Myxococcus fulvus HW-1, a salt-tolerant bacterial strain, which was isolated from a coastal environment, changes its behavior with different salinities. To study the relationship between behavioral shifts and the adaption to oceanic conditions, the HW-1 strain was randomly mutagenized using transposon insertion, producing a dispersed-growing mutant, designated YLH0401. The mutant did not develop fruiting bodies and myxospores, was deficient in S-motility, produced less extracellular matrix and was less salt tolerant. The YLH0401 strain was determined to be mutated by a single insertion in a large gene of unknown function (7011 bp in size), which is located in a horizontally transferred DNA fragment. The gene is expressed during the vegetative growth stage, as well as highly and stably expressed during the development stage. This horizontally transferred gene may allow Myxococcus to adapt to oceanic conditions.

New Locus Important for Myxococcus Social Motility and Development

The mts locus in salt-tolerant Myxococcus fulvus HW-1 was found to be critical for gliding motility, fruiting-body formation, and sporulation. The homologous genes in Myxococcus xanthus are also important for social motility and fruiting-body development. The mts genes were determined to be involved in cell-cell cohesion in both myxobacterial species.
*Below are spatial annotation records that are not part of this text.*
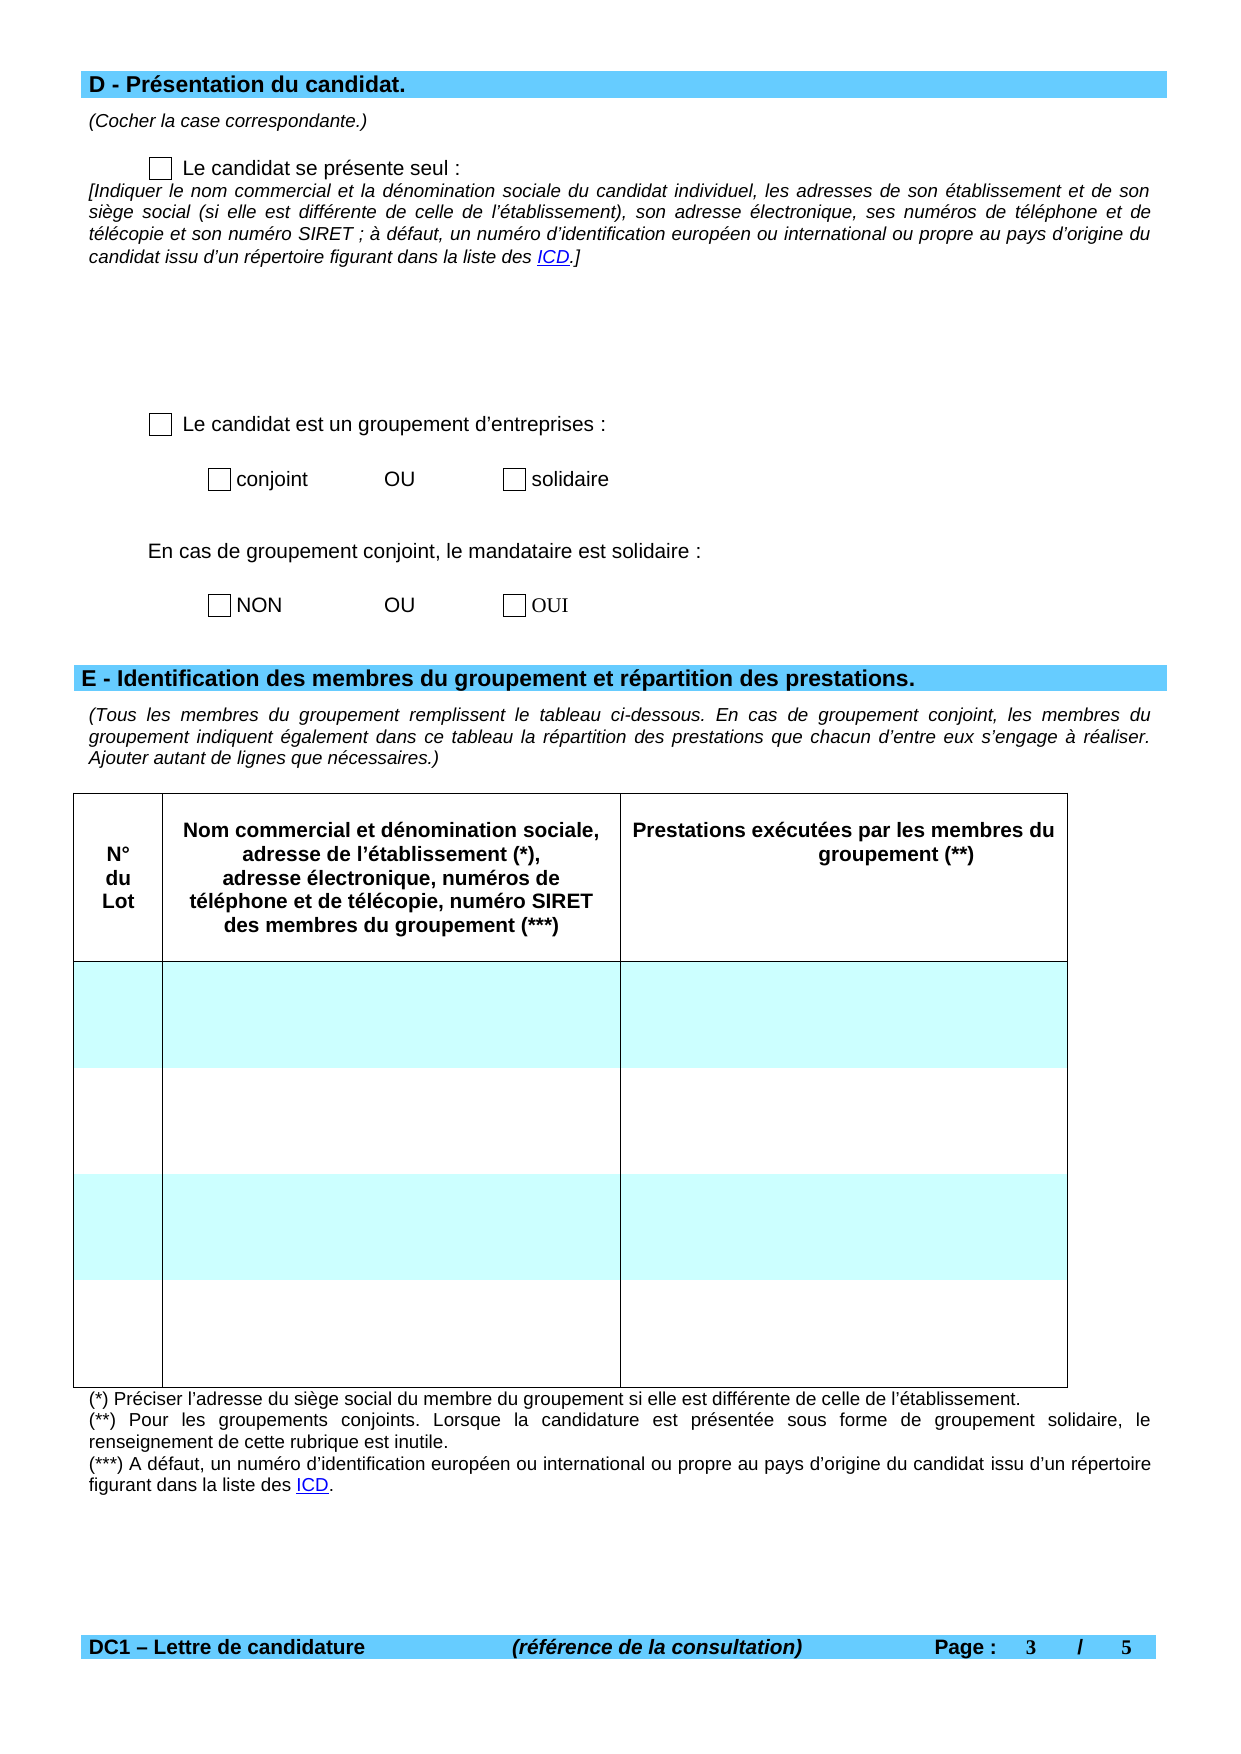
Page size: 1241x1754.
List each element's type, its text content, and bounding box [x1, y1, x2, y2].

table_cell [163, 1174, 620, 1280]
text NON OU OUI [148, 593, 1152, 617]
table_cell [74, 962, 162, 1068]
table_cell [621, 962, 1067, 1068]
table_cell [74, 1280, 162, 1387]
table_cell [74, 1174, 162, 1280]
text [Indiquer le nom commercial et la dénomination sociale du candidat individuel, les adresses de son établissement et de son siège social (si elle est différente de celle de l’établissement), son adresse électronique, ses numéros de téléphone et de télécopie et son numéro SIRET ; à défaut, un numéro d’identification européen ou international ou propre au pays d’origine du candidat issu d’un répertoire figurant dans la liste des ICD.] [89, 180, 1152, 268]
table_header Prestations exécutées par les membres du groupement (**) [621, 794, 1067, 961]
table_header N° du Lot [74, 794, 162, 961]
table_header D - Présentation du candidat. [81, 71, 1167, 98]
table_cell [621, 1174, 1067, 1280]
text (**) Pour les groupements conjoints. Lorsque la candidature est présentée sous forme de groupement solidaire, le renseignement de cette rubrique est inutile. [89, 1409, 1152, 1452]
text (Tous les membres du groupement remplissent le tableau ci-dessous. En cas de groupement conjoint, les membres du groupement indiquent également dans ce tableau la répartition des prestations que chacun d’entre eux s’engage à réaliser. Ajouter autant de lignes que nécessaires.) [89, 704, 1152, 768]
table_cell [163, 962, 620, 1068]
text Le candidat est un groupement d’entreprises : [89, 412, 1152, 436]
text (*) Préciser l’adresse du siège social du membre du groupement si elle est différente de celle de l’établissement. [89, 1388, 1152, 1409]
table_cell [74, 1068, 162, 1174]
table_header E - Identification des membres du groupement et répartition des prestations. [74, 665, 1167, 691]
text Le candidat se présente seul : [148, 156, 1152, 180]
text (***) A défaut, un numéro d’identification européen ou international ou propre au pays d’origine du candidat issu d’un répertoire figurant dans la liste des ICD. [89, 1452, 1152, 1496]
table_cell [163, 1280, 620, 1387]
table_cell [621, 1068, 1067, 1174]
table_cell [621, 1280, 1067, 1387]
table_header Nom commercial et dénomination sociale, adresse de l’établissement (*), adresse électronique, numéros de téléphone et de télécopie, numéro SIRET des membres du groupement (***) [163, 794, 620, 961]
table_cell [163, 1068, 620, 1174]
text En cas de groupement conjoint, le mandataire est solidaire : [89, 539, 1152, 563]
text conjoint OU solidaire [148, 467, 1152, 491]
text (Cocher la case correspondante.) [89, 110, 1152, 132]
Improving Cellular Properties for Genetic Manipulation by Dispersed Growing Mutagenesis in Myxococcus fulvus HW-1

One of the key limitations to genetic manipulation in myxobacteria is that the cells grow in clumps in liquid. A salt-tolerant strain HW-1 of Myxococcus fulvus was treated with UV irradiation and produced a completely dispersedly growing mutant UV684. There were no significant differences between the parent HW-1 and the mutant UV684 in terms of salt-tolerant growth. The mutant UV684 and the parent strain had the similar abilities of the fruiting body formation and S motility. Interestingly, the mutant exhibited high transformation/transposition efficiency with 105–106 colony-forming units per μg DNA, which was about 103–105 fold higher than HW-1. The results indicate that the mutation that led to dispersed growth in the UV684 mutant strain had a few impacts on social behavior, but greatly facilitated molecular genetic manipulation.